My own experience has been that the performance differences among the different embedding models largely disappear if you take the time to individually fine-tune the hyperparameters for each one. Which is not something that is typically done when reporting performance results in the literature.
I haven't really read the paper, but it seems like there's room for that to have happened here - a search for "hyperparameter" yields one mention, where they describe the choice of algorithm as itself being a hyperparameter. I only skimmed the methods, but didn't notice any mention about individually optimizing each of the embedding models they tested with there, either.
So, unless I'm missing something, that means there's plenty of room to question whether this approach would significantly outperform a single well-tuned embedding model. It might be that it's mostly useful for ensembling together a bunch of off-the-shelf pre-trained models.

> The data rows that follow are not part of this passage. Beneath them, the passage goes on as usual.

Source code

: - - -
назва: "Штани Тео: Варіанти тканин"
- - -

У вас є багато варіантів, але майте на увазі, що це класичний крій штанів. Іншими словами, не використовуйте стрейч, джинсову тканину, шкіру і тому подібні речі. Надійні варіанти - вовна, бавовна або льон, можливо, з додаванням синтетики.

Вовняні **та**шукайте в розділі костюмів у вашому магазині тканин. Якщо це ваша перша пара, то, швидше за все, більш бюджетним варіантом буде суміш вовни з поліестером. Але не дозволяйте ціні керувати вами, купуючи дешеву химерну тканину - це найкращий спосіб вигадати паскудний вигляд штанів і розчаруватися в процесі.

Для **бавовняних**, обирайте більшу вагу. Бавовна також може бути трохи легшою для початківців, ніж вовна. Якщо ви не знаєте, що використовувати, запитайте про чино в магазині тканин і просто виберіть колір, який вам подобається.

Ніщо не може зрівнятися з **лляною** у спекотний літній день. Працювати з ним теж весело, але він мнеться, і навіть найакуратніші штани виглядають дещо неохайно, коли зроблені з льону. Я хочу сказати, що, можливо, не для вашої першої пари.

We've definitely seen that tuning the embedding hyperparameters (along with the others) can have a significant impact on performance. 
Additionally, whenever you open up the space of tunable parameters to include the embeddings or feature representations themselves you can usually significantly outperform just a well tuned classifier. 
This model seems like it trades off complexity in tuning for complexity of an ensemble, but I wonder what would happen if you tried to have your cake and eat it too and just tuned everything.
The downside is a very heavy slow-down in training/prediction.
After having made fasttext, Facebook should have called this implementation slowtext. I'm surprised there isn't more discussion of training speed in the paper.